Beim Training gibt es Kontakt zum Trainer, aber bei einer Regatta ist dieser untersagt. So
sind die Crewmitglieder völlig auf sich gestellt.
1.3 Platz während der Interaktionsphasen
Der Platz beschränkt sich auf 420 cm Länge und 154 cm Breite. Es gibt also keine
Privatsphäre und man kann nach einem Streit nicht einfach davon gehen. Man muss während
einer Regatta für 4 bis 8 Stunden miteinander auf engstem Raum auskommen.
Zusätzlich wird die Bewegung durch die Labilität des Bootes durch unzählige Schoten und
Blöcke sowie Klemmen eingeschränkt. Der Trockenanzug oder Neoporenanzug, die
Schwimmweste und die Trapezhose begrenzen den Sportler in seinen Aktionen.

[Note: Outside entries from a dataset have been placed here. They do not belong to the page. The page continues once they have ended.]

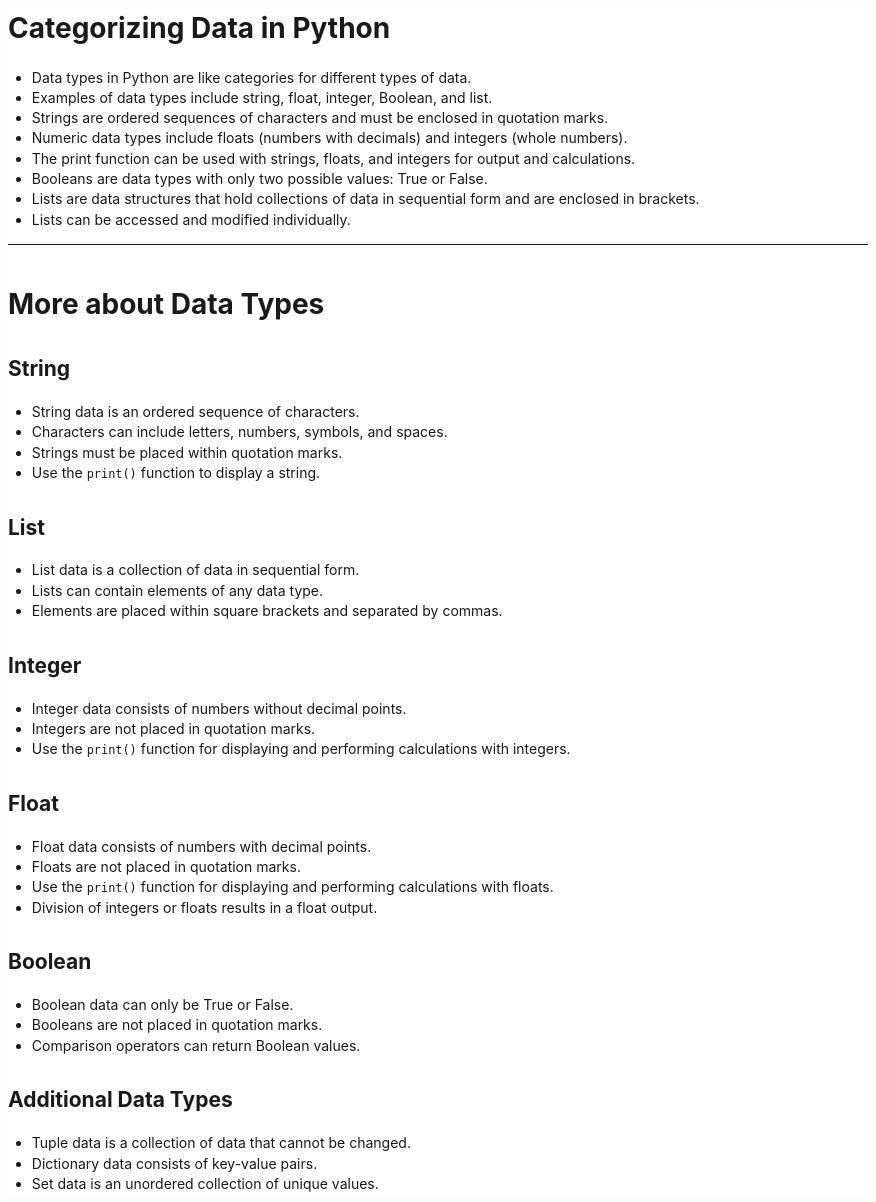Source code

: 
# Categorizing Data in Python

- Data types in Python are like categories for different types of data.
- Examples of data types include string, float, integer, Boolean, and list.
- Strings are ordered sequences of characters and must be enclosed in quotation marks.
- Numeric data types include floats (numbers with decimals) and integers (whole numbers).
- The print function can be used with strings, floats, and integers for output and calculations.
- Booleans are data types with only two possible values: True or False.
- Lists are data structures that hold collections of data in sequential form and are enclosed in brackets.
- Lists can be accessed and modified individually.

---

# More about Data Types

## String
- String data is an ordered sequence of characters.
- Characters can include letters, numbers, symbols, and spaces.
- Strings must be placed within quotation marks.
- Use the `print()` function to display a string.

## List
- List data is a collection of data in sequential form.
- Lists can contain elements of any data type.
- Elements are placed within square brackets and separated by commas.

## Integer
- Integer data consists of numbers without decimal points.
- Integers are not placed in quotation marks.
- Use the `print()` function for displaying and performing calculations with integers.

## Float
- Float data consists of numbers with decimal points.
- Floats are not placed in quotation marks.
- Use the `print()` function for displaying and performing calculations with floats.
- Division of integers or floats results in a float output.

## Boolean
- Boolean data can only be True or False.
- Booleans are not placed in quotation marks.
- Comparison operators can return Boolean values.

## Additional Data Types
- Tuple data is a collection of data that cannot be changed.
- Dictionary data consists of key-value pairs.
- Set data is an unordered collection of unique values.
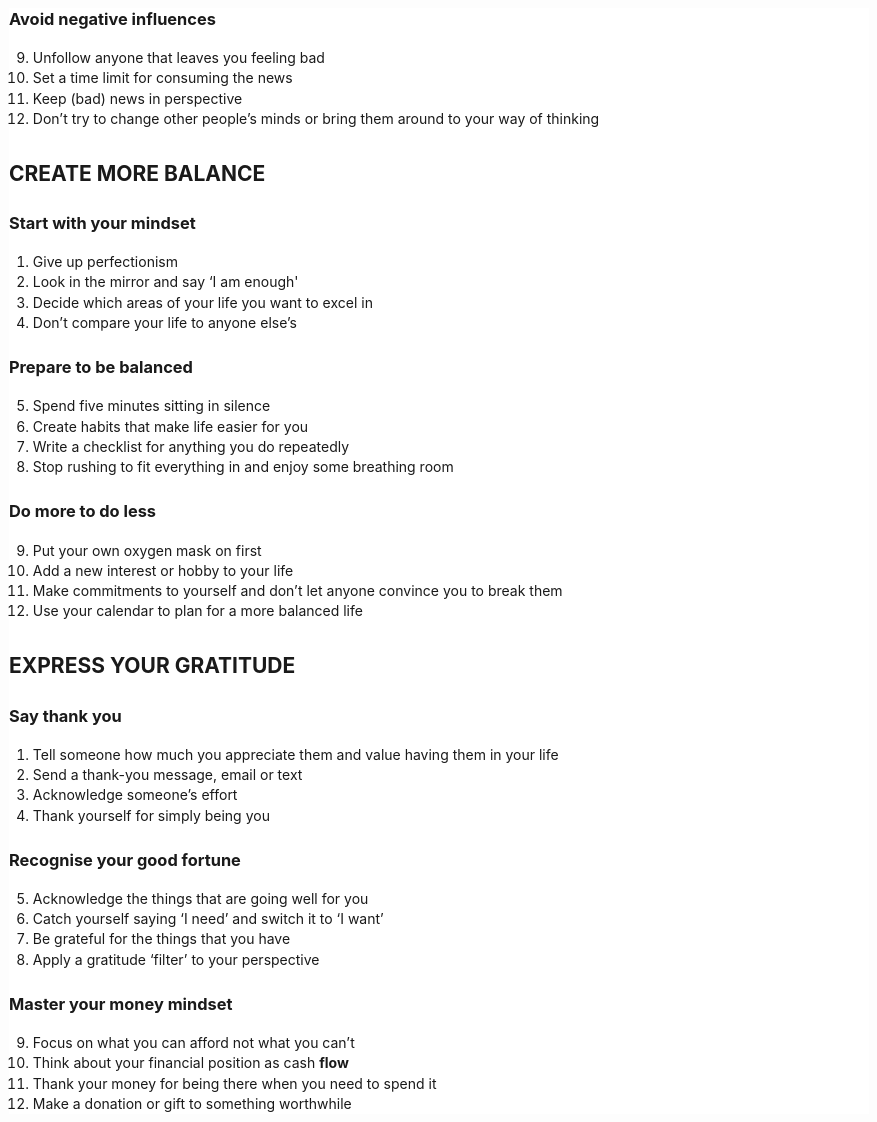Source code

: ### Avoid negative influences

9. Unfollow anyone that leaves you feeling bad
10. Set a time limit for consuming the news
11. Keep (bad) news in perspective
12. Don’t try to change other people’s minds or
    bring them around to your way of thinking

## CREATE MORE BALANCE

### Start with your mindset

1. Give up perfectionism
2. Look in the mirror and say ‘I am enough'
3. Decide which areas of your life you want to excel in
4. Don’t compare your life to anyone else’s

### Prepare to be balanced

5. Spend five minutes sitting in silence
6. Create habits that make life easier for you
7. Write a checklist for anything you do repeatedly
8. Stop rushing to fit everything in and enjoy some
   breathing room

### Do more to do less

9. Put your own oxygen mask on first
10. Add a new interest or hobby to your life
11. Make commitments to yourself and don’t let anyone convince you to break them
12. Use your calendar to plan for a more balanced life

## EXPRESS YOUR GRATITUDE

### Say thank you

1. Tell someone how much you appreciate them and value having them in your life
2. Send a thank-you message, email or text
3. Acknowledge someone’s effort
4. Thank yourself for simply being you

### Recognise your good fortune

5. Acknowledge the things that are going well for you
6. Catch yourself saying ‘I need’ and switch it to ‘I want’
7. Be grateful for the things that you have
8. Apply a gratitude ‘filter’ to your perspective

### Master your money mindset

9. Focus on what you can afford not what you can’t
10. Think about your financial position as cash **flow**
11. Thank your money for being there when you need
    to spend it
12. Make a donation or gift to something worthwhile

1.4 Unbewusste und bewusste Interaktion beim Segeln
Auf dem Boot laufen verschiedene Prozesse ab. Einige davon sind bewusst, andere unbewusst
ablaufend. So wird ein Manöver, das durch ein Signal, sei es sprachlicher oder körperlicher
Natur eingeleitet wurde, sehr bewusst von beiden ausgeführt. Auf der anderen Seite muss man
auf jede Bewegung des anderen reagieren. Legt zum Beispiel der Steuermann sein Gewicht
mehr auf die linke Seite des Schiffes muss der Vorschoter reagieren und seinen
Körperschwerpunkt mehr nach rechts bewegen. Sollte diese Reaktion nicht erfolgen wird die
Crew schnell dafür bestraft. Das Boot kann langsamer werden und im schlimmsten Falle
kentern. So ist eine körperliche Trotzreaktion an Bord nur schwer möglich. Einfach die Arme
verschränken und nichts tun würde sofort bestraft werden.